At the same time, the open-endedness of human goods, their multiplicity, and the extremely varied opportunities provided by diverse natural and cultural environments for participating in them do make for a great deal of variety and invite a creative approach to human life.23 Human nature in its historical actuality can be changed for better or for worse—this is a fundamental assumption of Christian morality with its awareness of the impact of sin and grace. Thus Vatican II teaches that Christ, the perfect man, reveals to human persons what human nature can and should be. All human persons can be united to him and perfected in him (see GS 22, 29, 41, 45; LG 13, 40).
The human nature which is a standard for morality is not a formal essence and set of invariant relationships, as was suggested by inadequate, scholastic natural-law theory.

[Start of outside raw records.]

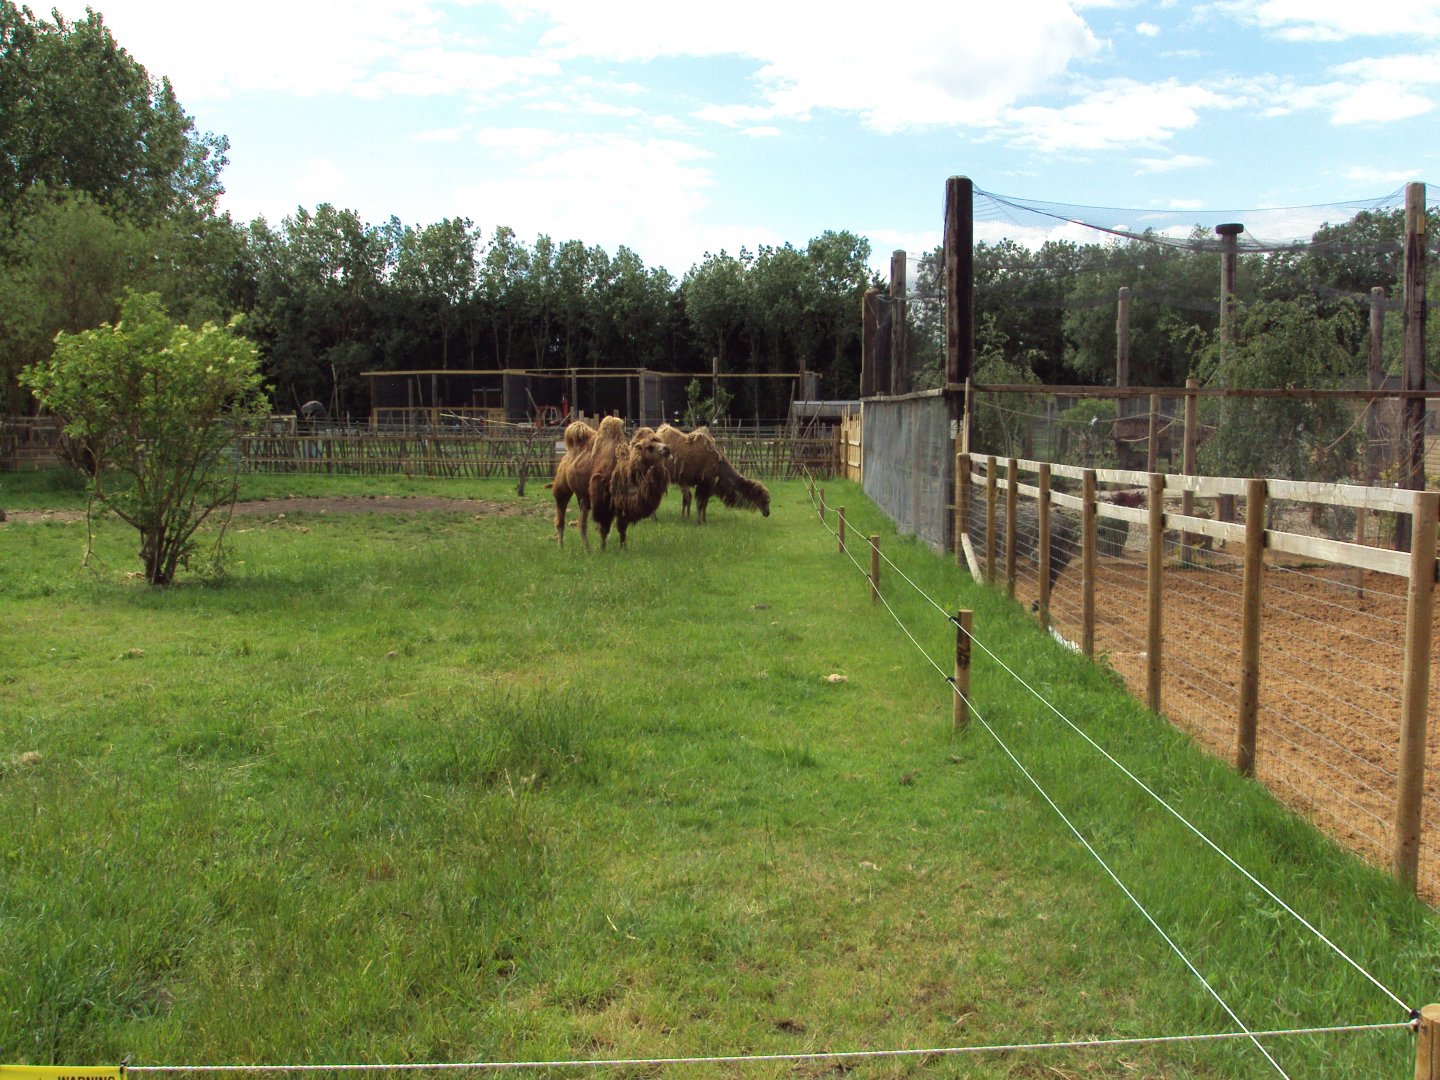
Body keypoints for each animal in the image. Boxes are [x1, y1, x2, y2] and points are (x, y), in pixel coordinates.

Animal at [552, 416, 626, 549]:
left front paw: (623, 547)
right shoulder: (602, 498)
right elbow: (604, 526)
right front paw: (603, 548)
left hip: (584, 497)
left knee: (582, 522)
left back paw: (586, 548)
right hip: (563, 489)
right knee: (561, 518)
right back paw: (562, 546)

Rather, the standard is the basic possibilities of human individuals as bodily creatures, endowed with intelligence, able to engage in fruitful work and creative play, psychically complex, capable of more or less completely reasonable action, in need of companionship, capable of love, and open to friendship with God in whose image they are made. If these possibilities in their basic givenness are what is meant by “human nature,” then human nature does not change. Thus, after an extended description of cultural changes through history, Vatican II teaches: “The Church also maintains that beneath all changes there are many realities which do not change and which have their ultimate foundation in Christ, who is the same yesterday and today, yes and forever” (GS 10; cf. Heb 13.8).

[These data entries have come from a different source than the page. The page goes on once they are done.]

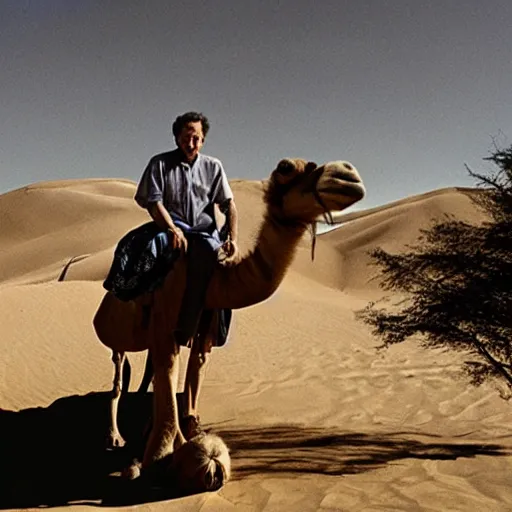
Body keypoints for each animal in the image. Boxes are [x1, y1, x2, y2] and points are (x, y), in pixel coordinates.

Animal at [92, 156, 364, 480]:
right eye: (286, 167)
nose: (347, 173)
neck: (214, 281)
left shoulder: (203, 325)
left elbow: (193, 368)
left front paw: (189, 431)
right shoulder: (167, 317)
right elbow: (169, 374)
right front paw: (156, 455)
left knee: (147, 372)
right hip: (117, 337)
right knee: (118, 378)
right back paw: (113, 437)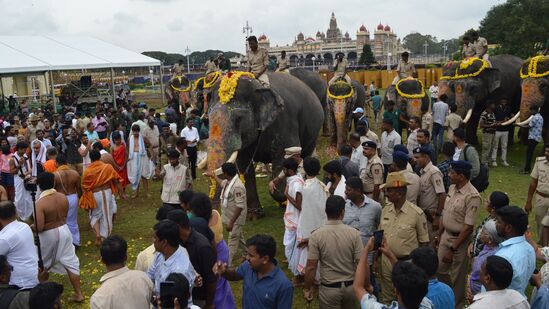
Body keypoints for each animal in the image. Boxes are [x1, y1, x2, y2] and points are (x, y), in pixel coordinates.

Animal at [199, 71, 324, 217]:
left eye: (239, 119)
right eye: (208, 119)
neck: (257, 85)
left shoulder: (284, 121)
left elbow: (284, 157)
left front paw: (284, 199)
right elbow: (243, 165)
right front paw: (254, 215)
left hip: (313, 132)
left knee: (306, 156)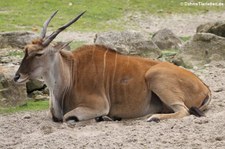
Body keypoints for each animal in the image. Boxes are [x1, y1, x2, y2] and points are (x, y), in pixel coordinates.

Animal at [14, 10, 211, 123]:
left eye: (39, 54)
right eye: (25, 50)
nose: (16, 77)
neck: (71, 74)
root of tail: (204, 86)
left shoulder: (98, 106)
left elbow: (67, 117)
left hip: (156, 76)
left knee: (183, 111)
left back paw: (154, 117)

Indeed, when “nature” is understood in terms of basic human possibilities, the very notion that human nature could change is logically absurd, for “change” not only in respect to actuality but also in respect to basic possibility would no longer be change but simple loss of identity. Thus, those who use human historicity to support the new morality need not be taken seriously, for they cannot show that there are human persons for whom life, knowledge, friendship, and so forth are not basic goods.